Take a Trip to Visit Louisiana's Unique Preservation Sites

Cammie Henry's scrapbook on Shadows-on-the-Teche
Spring is the most beautiful time of the year in Louisiana. There's no doubt in my mind. The dogwoods and azaleas are beautiful and they are everywhere! Everything is turning green and spring's pastel colors paint our landscape. It's no wonder that we get wanderlust and want to hit the road this time of year. I have a trip to south Louisiana planned in a few weeks and could not be more excited.

In preparation for that trip I went to Natchitoches yesterday to dig into Cammie Henry's archives once again. I have just finished reading Morris Raphael's biography of Weeks Hall, owner of Shadows-on-the-Teche plantation.  

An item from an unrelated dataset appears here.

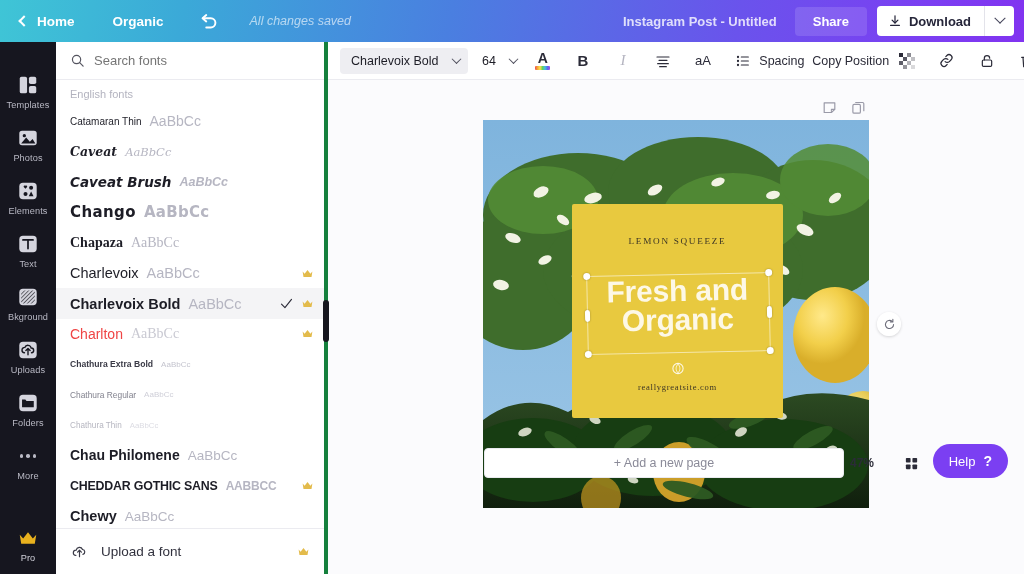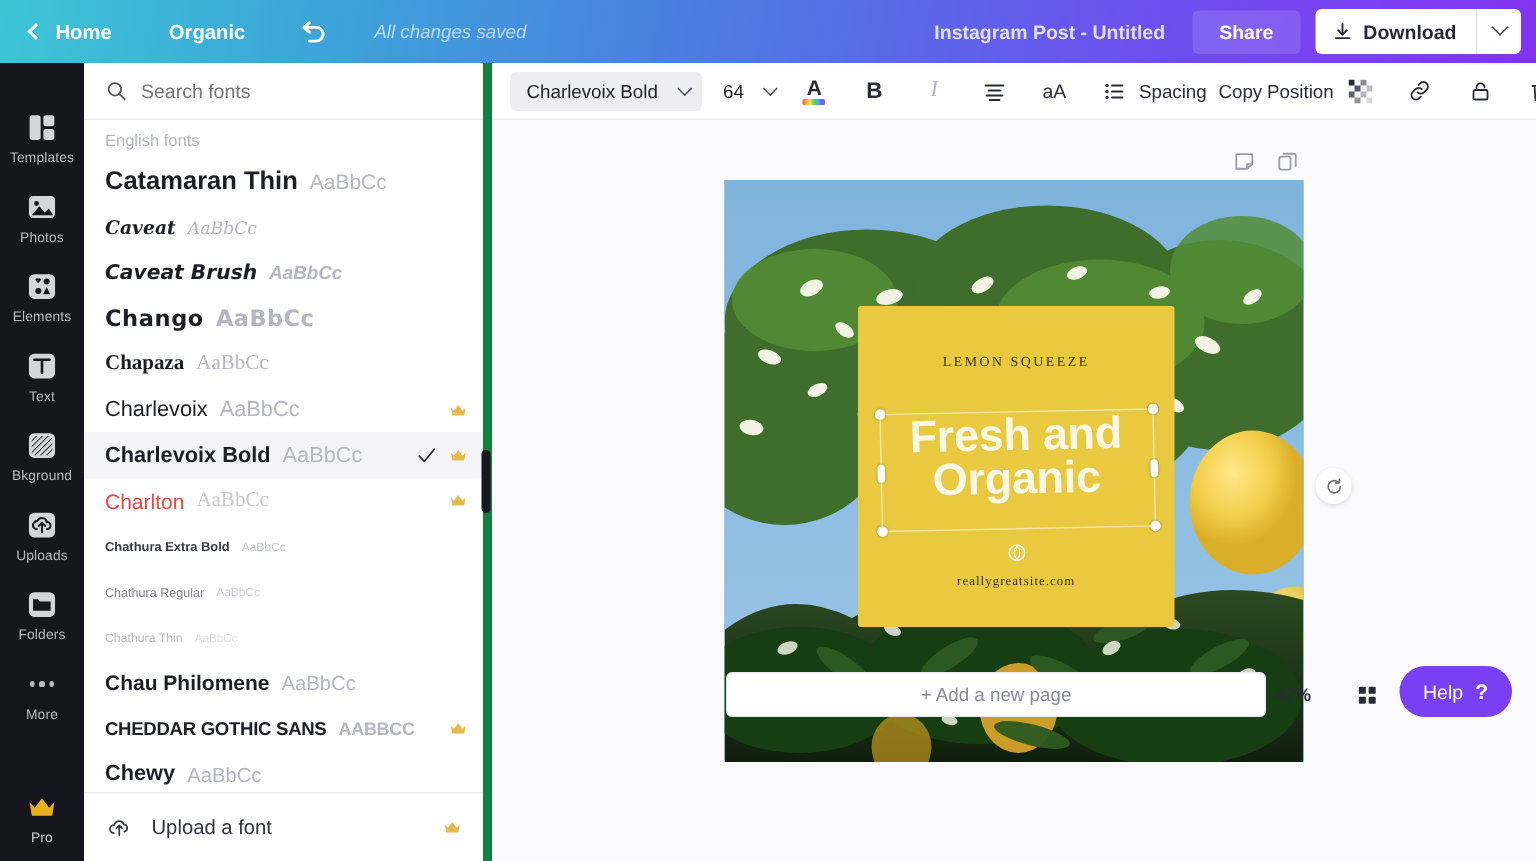"Search fonts" .panel { border-right: 6px solid #15803d -> 4px solid #15803d }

Weeks Hall was a colorful character and reminds me in many ways of Lyle Saxon. The Hall family presence can be dated to the very early 1800s on Bayou Teche with large landholdings and a sugar plantation. The plantation house that remains today was begun in 1831 and completed in 1834 so that makes it contemporary with Melrose Plantation in Natchitoches which was completed in 1833.

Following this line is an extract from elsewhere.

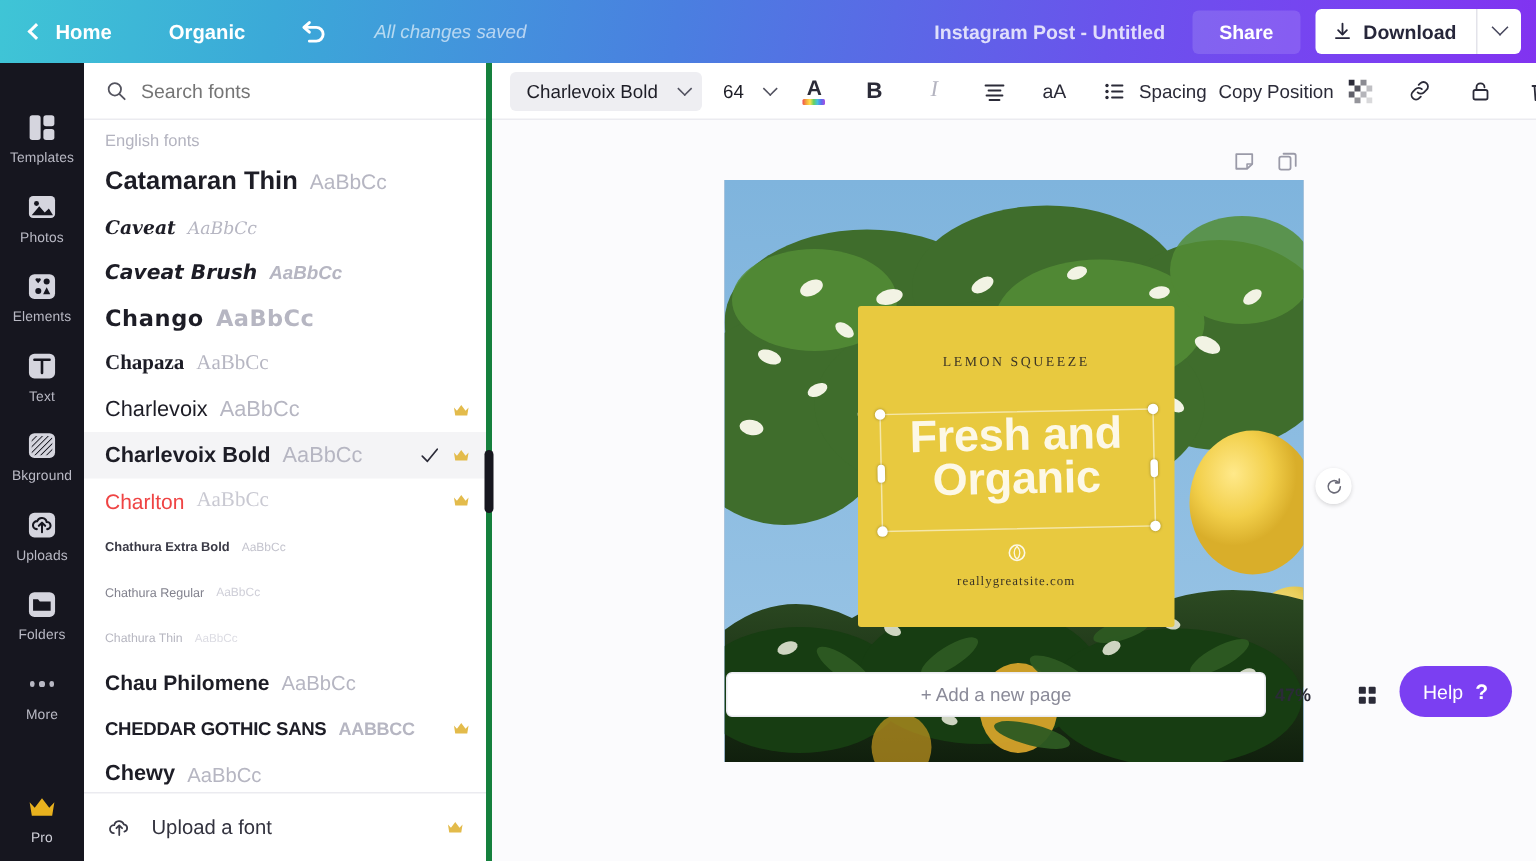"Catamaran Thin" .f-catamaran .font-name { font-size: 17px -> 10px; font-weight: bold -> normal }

As I researched my book, Cane River Bohemia: Cammie Henry and her Circle at Melrose Plantation, it was impossible not to fall under the spell of Lyle Saxon as well as Cammie Henry because they were both such vivid people who loved life and lived every moment of their lives. 

 Weeks Hall also falls into this category.  

While both Weeks and Lyle would probably have lived longer if they had taken better care of themselves, they were both a product of their time and they both lived the way they wanted to.  They had a lot of fun, entertained a lot of people, and both made their own unique preservation contribution to Louisiana.  So did Cammie Henry, and let's not overlook Cammie's best friend, Caroline Dormon and her preservation of the Kistachie forest as well as her home, Briarwood..

That all of these people should come together is fascinating to me when I think about the conversations and gatherings they had.  

Weeks Hall is a paradox to me in that he restored this beautiful plantation home and the gardens in New Iberia which naturally attracted tourists and the general public who wanted to see it.  But Weeks also valued his privacy and was a huge practical joker.  Morris Raphael writes that Weeks often walked the gardens in his underwear much to the shock of tourists who happened to be availing themselves of his gardens.  Sometimes people would simply wander into his house, uninvited.

In one one of the letters from Weeks to Cammie Henry dated July 1932 that I read yesterday, he describes encounters with uninvited guests:
I have been locking my gates night and day.  It is now 8:45 p.m. and someone just telephoned.  I answered myself and said I was out.  We have been finding people in the house even. Monday I locked a crowd of fifteen in and made them jump the fence!
...
Weeks Hall letter to Cammie Henry, 1932

Why is it, dear Aunt Cammie, that people pressure on country people, as you well know, in ways that they would not dare in the cities. Two months ago I had my house and gates locked. I was upstairs and sent the boy to the yard for the dog. A man that I know fairly well had jumped the fence and caught the boy coming in the back door. He made him open the gate, brought in eight people, a suitcase of liquors, and had party in my kitchen for two hours. I had hidden in the garret. When they left I asked the boy to bring up my lunch. They had eaten not only all of that but a ham that I cooked especially and promised to my cousins next door.
Can you imagine?!

Weeks Hall and Lyle Saxon were lifelong friends and both were charming hosts when they wanted to be, apparently, as was Cammie Henry, and all had a sense of responsibility in preservation.

Cammie's efforts in preserving and restoring not only Melrose plantation but the cabins and buildings that she brought there as well as her patronage of artists and writers of the time is invaluable.  Lyle Saxon preserved Louisiana lore and history through his writings for the newspaper as well as through his books, and Weeks Hall, of course, preserved and restored The Shadows.

I'm grateful for all three of these people not only for their preservation of my home state but also for their forward thinking and the records they left behind. They provide an invaluable look at their age and allow us to look into their lives.

If wanderlust strikes you this spring and summer, put both Melrose Plantation and The Shadows on your destination list.  Louisiana is a beautiful place: get out and explore!